Otro niño que vivió en la calle, Jun Chura, le habló al papa Francisco sobre su lucha por sobrevivir sin hogar.

“Me alimentaba de lo que encontraba en la basura”, dijo Jun, de 14 años de edad. “No sabía a dónde ir y dormía en la acera”.

“Cuando estaba en la calle, también vi cosas que no me gustan, cosas terribles que le sucedieron a mis compañeros en la calle”, dijo Jun. “Vi que les enseñaban a robar, a matar, y que ya no tienen respeto por los adultos”.

El papa Francisco respondió a la pregunta de Glyzelle y al testimonio de Jun con un gran abrazo para ambos niños.

“Ella es la única que ha hecho una pregunta que no tiene respuesta y no ha podido expresarla con palabras sino con lágrimas”, le dijo el papa de 78 años de edad a la multitud.

‘Las cosas terribles que pueden suceder en la calle’  

Glyzelle y Jun se encuentran al cuidado de la fundación Tulay ng Kabaaan, una organización no gubernamental que atiende a los niños de la calle de Manila.

La fundación encontró a Glyzelle y a su hermana mayor hace algunos años, dijo Alexandra Chapeleau, la gerente de comunicación del grupo.

El papa Francisco se despide mientras sale de la Base Aérea Villamor en Manila en dirección hacia Roma el 19 de enero. El papa Francisco ha concluido su visita de cinco días a las Filipinas. La visita atrajo a millones de filipinos católicos que acudieron a ver al líder de la Iglesia Católica. Fue la primera visita de un papa a ese país desde 1995.

Las niñas se habían ido de casa, donde sus empobrecidos padres no podían mantenerlas o darles una educación, y se valían por sí mismas en la calle, dijo.

Inicialmente asistieron a uno de los centros transitorios de la fundación antes de trasladarse a un complejo residencial y asistir a la escuela. En noviembre, su hermano menor se unió a ellas en la fundación.

Glyzelle sigue en contacto con su madre y va a casa a visitarla para Navidad, dijo Chapeleau.

El centro de la fundación donde Glyzelle vive es el hogar de más o menos 40 niños más que vivieron en la calle.

“La mayoría de ellos son víctimas de las cosas terribles que pueden suceder en la calle”, por ejemplo el abuso físico y sexual, dijo Chapeleau.

‘Debemos ver a cada niño como un regalo’  

Sin embargo, las lágrimas de Glyzelle frente al papa el domingo aparentemente fueron provocadas por la intensidad del momento, no debido a sus propias experiencias.

Ella hizo la pregunta “en nombre de todos los niños que cuidamos”, no por “algo personal en relación a su propia historia”, dijo Chapeleau.

El papa trató el tema de los niños de la calle nuevamente el domingo cuando oficiaba una misa en un parque de Manila con millones de personas, a pesar de la lluvia torrencial.

“Debemos ver a cada niño como un regalo que debe ser recibido, valorado y protegido”, le dijo a la enorme multitud. “Y debemos cuidar a nuestros jóvenes, no permitiendo que sean condenados a una vida en las calles”.

‘Me di cuenta de que no todas las personas no tienen corazón’  

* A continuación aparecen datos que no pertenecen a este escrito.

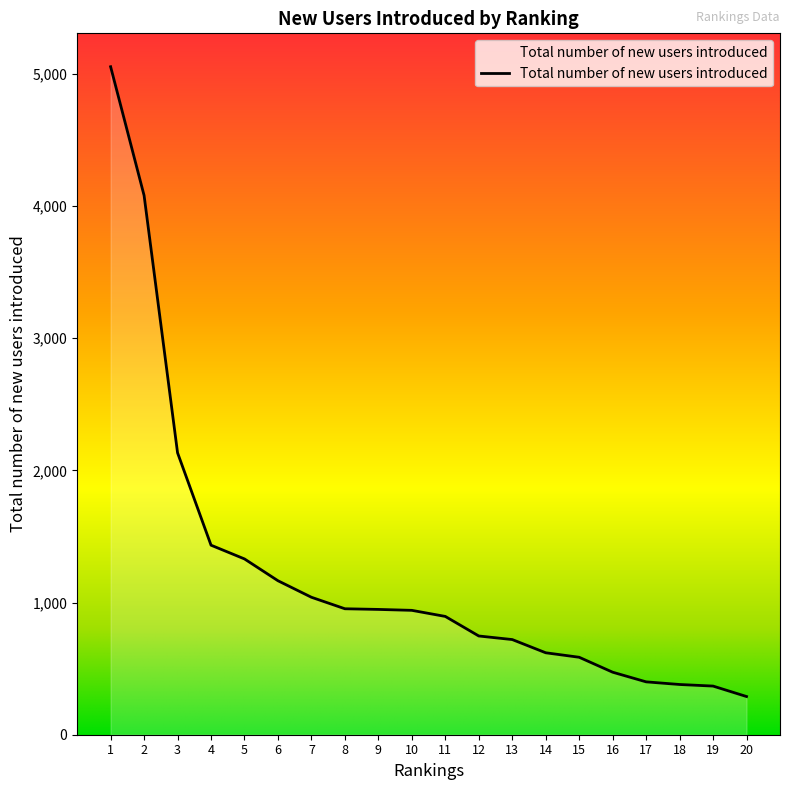

What is the minimum value shown in the chart?

289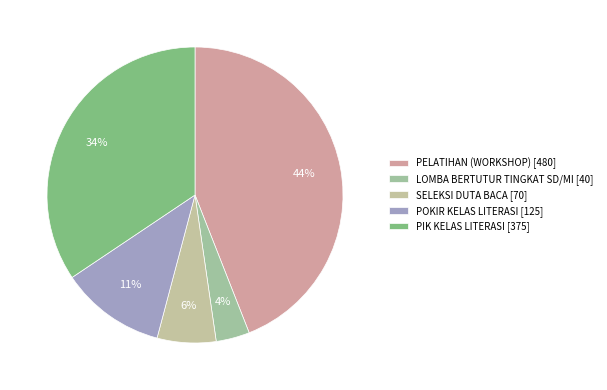

How many segments does this pie chart have?

5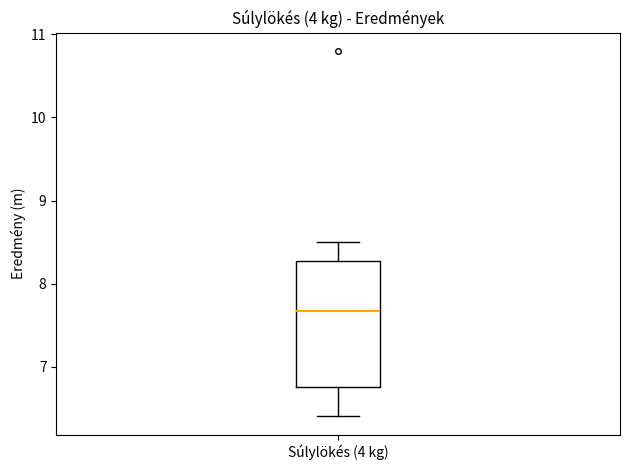

Read this box plot against the y-axis: the position of the median line, the range covered by the box, and the ends of both whiskers. The values are not printed on the chart, so give them approximately, as read against the axis.

median 7.7, box 6.8 to 8.3, whiskers 6.4 to 8.5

El viernes, el papa había visitado el centro donde Glyzelle y otros viven después de oficiar una misa en la Catedral de Manila, y supuestamente estaba “muy conmovido” por lo que vio.

Se calcula que hay más de 1,5 millones de niños de la calle en Filipinas, aproximadamente 70.000 de ellos en el área metropolitana de Manila, de acuerdo con la fundación He Cares, otro grupo que se ocupa de ellos.

En su relato, Jun describió haber visto cómo algunos de sus amigos olían pegamento y tomaban otras drogas. Él dijo que aprendió a desconfiar de los adultos que ofrecían dinero o ayuda, ya que a menudo era una trampa para explotar a los niños.

Inicialmente rechazó una oferta de apoyo por parte de la fundación Tulay ng Kabataan, pero después se dio cuenta de que la organización realmente trataba de ayudarlo.

“Me di cuenta de que no todas las personas no tienen corazón”, dijo.